1. add an air stone in the reaction chamber this is driven by an air pump and allows for more air to be added directly in to the reaction chamber.

2. Recirculation pump. This can be modded in to most venturi style skimmers it is simply a closed loop with a pump that recirculates the water that is already in the skimmers reaction chamber. Also you can set this pump as a venturi allowing for more air in the mixture. also a recirculation pump will also increase reaction time.

3. obvisouly adding a larger motor to your skimmer will allow for more air and water in the skimmer, this will how ever lessen your reaction time because of more flow.


----------



## Raptor

A nice dark skimmate.


----------



## rbp 4 135

yep i have some pictures of when i was cleaning out my pm bullett II, the shim mate that stays in the collecton cup is just like a black clay, what collects in the waste container is like the worst smelling coffee ever. ill post them up when i get back home.


----------



## Kohan Bros.

if u want my best advice never buy venturi skimmers, yes they can run well but the time and effort needed to make them is more time consuming then its worth and often hard to maintain at a constant rate of quality skimming. and finnally sometimes the pump driving the skimmer is more important then the skimmer itself many times u can get more out of the skimmer with a better pump


----------



## Puff

what are the best HOB skimmers?

i was looking at the aqua c remora for a 35G i was setting up. does it come with a surface skimmer box or whatever the f*ck it's called?


----------



## jasert39

remora are a good hob skimmer from what I have always read, I dont have any experince personally with them, but reviews always sound nice.

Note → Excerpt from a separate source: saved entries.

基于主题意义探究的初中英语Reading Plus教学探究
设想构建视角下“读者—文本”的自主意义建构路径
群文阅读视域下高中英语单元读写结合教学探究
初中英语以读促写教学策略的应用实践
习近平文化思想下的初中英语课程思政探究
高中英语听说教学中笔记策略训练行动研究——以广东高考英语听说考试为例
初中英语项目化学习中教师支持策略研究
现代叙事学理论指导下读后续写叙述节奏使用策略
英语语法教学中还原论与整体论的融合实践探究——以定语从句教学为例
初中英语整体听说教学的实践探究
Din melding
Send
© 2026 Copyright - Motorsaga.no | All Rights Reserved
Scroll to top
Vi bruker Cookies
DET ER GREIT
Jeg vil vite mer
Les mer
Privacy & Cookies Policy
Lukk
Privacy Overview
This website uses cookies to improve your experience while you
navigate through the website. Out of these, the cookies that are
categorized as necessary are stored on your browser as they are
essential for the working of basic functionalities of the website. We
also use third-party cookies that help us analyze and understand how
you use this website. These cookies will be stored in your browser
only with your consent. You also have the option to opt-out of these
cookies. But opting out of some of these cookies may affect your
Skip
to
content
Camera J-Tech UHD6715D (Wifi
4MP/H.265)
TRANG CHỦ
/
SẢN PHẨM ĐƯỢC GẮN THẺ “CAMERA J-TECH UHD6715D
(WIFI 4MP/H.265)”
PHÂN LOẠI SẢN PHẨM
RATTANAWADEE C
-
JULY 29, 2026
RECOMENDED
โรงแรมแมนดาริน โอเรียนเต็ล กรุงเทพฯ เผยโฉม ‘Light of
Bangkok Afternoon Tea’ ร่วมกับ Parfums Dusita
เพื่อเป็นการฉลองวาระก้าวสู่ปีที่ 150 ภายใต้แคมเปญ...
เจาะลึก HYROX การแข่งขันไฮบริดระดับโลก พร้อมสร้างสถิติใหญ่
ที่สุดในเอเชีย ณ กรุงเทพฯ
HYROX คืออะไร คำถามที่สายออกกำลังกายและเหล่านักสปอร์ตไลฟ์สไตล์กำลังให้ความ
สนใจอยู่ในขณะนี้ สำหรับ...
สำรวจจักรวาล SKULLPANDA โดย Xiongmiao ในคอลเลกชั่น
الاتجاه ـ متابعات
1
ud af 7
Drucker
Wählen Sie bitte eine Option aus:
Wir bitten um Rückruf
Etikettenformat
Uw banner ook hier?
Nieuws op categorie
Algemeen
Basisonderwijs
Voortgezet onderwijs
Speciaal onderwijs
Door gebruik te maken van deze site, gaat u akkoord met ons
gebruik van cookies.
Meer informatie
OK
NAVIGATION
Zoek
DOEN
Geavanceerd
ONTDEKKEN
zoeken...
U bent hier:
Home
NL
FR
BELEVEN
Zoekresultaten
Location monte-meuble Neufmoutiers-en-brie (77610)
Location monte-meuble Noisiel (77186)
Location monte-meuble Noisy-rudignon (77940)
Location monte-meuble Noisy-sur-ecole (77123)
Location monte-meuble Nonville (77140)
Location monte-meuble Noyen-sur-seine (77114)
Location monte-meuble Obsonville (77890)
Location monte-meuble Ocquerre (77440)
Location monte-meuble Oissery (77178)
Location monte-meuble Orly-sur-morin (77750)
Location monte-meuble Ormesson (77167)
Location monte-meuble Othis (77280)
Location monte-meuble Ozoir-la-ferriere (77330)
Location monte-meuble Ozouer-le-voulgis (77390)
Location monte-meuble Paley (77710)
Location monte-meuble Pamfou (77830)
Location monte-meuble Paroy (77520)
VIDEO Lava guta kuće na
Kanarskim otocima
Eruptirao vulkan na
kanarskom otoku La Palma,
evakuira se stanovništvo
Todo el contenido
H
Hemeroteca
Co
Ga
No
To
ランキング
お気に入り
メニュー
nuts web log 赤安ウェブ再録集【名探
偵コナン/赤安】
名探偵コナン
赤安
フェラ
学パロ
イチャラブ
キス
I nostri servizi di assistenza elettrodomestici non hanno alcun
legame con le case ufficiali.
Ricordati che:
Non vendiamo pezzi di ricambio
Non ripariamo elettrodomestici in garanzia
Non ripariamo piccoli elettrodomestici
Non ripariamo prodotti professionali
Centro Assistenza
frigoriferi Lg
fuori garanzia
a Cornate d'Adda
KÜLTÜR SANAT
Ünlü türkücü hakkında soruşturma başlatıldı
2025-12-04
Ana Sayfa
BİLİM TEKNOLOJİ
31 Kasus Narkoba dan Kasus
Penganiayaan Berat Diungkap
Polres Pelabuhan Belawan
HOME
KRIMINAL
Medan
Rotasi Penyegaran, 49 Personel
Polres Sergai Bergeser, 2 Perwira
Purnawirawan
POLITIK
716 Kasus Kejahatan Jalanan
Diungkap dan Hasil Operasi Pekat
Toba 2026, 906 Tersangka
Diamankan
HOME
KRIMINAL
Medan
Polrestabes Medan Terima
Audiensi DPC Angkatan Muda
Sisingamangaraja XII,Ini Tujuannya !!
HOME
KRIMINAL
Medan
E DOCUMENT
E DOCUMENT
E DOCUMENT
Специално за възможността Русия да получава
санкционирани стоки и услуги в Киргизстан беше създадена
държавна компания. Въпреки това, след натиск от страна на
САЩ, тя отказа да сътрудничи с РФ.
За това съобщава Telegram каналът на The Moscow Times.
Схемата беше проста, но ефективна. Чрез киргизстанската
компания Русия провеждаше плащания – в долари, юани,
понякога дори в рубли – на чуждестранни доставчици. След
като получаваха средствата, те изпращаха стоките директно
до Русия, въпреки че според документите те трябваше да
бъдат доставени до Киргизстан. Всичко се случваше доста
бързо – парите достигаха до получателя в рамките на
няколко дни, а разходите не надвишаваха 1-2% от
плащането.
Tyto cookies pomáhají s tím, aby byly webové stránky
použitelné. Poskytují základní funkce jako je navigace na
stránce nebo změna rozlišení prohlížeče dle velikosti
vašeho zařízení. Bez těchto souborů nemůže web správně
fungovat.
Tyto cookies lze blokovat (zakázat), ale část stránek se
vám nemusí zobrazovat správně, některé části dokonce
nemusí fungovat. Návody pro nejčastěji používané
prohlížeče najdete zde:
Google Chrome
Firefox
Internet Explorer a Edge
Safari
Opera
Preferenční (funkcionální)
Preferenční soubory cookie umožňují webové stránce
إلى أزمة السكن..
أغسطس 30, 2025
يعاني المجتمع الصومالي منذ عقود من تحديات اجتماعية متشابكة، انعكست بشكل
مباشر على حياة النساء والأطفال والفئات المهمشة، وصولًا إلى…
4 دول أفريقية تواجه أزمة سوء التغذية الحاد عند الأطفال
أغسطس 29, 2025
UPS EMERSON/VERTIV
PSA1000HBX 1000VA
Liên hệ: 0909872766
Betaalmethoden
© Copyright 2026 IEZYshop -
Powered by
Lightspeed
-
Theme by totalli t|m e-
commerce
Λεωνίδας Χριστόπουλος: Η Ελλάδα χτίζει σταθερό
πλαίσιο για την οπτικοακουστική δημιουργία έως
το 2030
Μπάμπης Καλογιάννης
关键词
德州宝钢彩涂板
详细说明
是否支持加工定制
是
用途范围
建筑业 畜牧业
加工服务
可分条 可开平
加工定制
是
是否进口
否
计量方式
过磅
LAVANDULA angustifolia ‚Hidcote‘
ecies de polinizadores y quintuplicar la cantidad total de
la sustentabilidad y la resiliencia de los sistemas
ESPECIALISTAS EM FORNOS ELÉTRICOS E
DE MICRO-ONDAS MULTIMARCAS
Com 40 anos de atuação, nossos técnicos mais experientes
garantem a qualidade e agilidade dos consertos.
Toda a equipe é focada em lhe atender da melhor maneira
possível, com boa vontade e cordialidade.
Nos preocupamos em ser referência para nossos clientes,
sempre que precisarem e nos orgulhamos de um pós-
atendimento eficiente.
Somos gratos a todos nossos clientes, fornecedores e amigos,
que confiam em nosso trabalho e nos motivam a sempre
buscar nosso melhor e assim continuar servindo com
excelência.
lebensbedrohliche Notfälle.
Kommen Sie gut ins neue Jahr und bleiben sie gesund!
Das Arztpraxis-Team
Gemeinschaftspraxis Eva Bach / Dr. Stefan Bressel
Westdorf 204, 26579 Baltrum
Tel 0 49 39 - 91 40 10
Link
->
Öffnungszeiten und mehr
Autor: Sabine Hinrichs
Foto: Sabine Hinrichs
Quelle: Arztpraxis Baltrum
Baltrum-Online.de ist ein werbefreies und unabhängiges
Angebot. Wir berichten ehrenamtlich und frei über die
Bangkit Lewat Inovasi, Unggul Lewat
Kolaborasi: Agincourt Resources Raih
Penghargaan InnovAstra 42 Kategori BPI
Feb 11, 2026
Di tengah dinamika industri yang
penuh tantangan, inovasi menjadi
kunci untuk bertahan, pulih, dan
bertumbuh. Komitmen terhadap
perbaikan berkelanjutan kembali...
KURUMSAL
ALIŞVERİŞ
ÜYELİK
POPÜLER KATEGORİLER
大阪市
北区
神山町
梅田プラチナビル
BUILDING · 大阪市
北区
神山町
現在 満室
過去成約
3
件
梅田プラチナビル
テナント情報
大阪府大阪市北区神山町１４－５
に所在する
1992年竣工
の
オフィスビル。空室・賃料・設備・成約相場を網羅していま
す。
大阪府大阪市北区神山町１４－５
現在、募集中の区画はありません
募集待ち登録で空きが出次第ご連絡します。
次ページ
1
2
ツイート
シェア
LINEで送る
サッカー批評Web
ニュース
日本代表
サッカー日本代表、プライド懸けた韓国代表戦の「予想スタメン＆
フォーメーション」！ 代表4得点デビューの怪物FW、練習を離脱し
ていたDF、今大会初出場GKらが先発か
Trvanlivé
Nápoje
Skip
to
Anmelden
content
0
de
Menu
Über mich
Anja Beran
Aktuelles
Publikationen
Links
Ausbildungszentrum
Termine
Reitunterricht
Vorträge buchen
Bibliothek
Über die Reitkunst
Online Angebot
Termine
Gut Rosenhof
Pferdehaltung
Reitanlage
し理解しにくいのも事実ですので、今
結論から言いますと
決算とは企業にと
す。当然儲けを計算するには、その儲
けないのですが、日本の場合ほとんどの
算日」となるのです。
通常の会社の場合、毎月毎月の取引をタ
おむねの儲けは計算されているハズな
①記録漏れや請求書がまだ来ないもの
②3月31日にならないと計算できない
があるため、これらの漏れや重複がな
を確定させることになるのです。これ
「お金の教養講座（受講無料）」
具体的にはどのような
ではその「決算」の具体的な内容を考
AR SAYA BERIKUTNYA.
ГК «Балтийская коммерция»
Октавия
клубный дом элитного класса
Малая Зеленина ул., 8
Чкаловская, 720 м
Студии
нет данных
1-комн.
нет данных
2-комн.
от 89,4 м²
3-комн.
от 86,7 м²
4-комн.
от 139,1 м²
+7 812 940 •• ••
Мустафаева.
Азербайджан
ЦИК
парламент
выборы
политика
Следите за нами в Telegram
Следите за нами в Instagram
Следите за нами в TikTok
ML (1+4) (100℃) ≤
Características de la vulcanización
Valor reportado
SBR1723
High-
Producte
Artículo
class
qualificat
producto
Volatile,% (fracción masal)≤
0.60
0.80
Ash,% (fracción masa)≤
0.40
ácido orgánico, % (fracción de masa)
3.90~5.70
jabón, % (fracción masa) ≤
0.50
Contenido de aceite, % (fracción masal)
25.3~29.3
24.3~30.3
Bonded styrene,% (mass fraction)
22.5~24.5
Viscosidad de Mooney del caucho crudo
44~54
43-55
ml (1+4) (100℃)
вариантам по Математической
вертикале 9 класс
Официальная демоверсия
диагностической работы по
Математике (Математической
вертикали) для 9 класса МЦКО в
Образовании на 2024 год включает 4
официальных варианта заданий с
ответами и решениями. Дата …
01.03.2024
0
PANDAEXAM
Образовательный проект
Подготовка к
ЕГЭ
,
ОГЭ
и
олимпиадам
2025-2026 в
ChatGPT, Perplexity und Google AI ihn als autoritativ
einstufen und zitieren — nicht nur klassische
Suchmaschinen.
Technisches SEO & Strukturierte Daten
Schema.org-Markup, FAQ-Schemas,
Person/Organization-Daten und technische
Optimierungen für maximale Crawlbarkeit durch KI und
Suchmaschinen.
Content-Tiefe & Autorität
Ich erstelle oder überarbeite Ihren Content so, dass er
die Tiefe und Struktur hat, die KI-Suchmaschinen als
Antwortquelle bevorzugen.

I ran a cpr bak pak for a while on a forty gallon and thought it was pretty decent once everything was dialed in.

Both of these skimmers have the surface skimmer box thingy but I;m pretty sure they need to be purhcased separetly.


----------



## Puff

im trying to decide between the remora pro and the bak-pak 2R+

damned hard choice! the bak pak is cheaper, but the pump supposedley sucks balls.

do you know if any pump works for the bak pak? or just the one it comes with or maxijet?

im looking at the aquamedic 1000 multi turboflotor...it has REALLY good reviews from what ive seen. but would it be TOO much for a 35-50G tank?

one positive is that the turboflotor could still be used if i upgraded or got a sump at some point in the future.


----------



## jasert39

i think when I was running my bak pak i had maxijet running it (i for some reason think it as a 900, but can be certain)


----------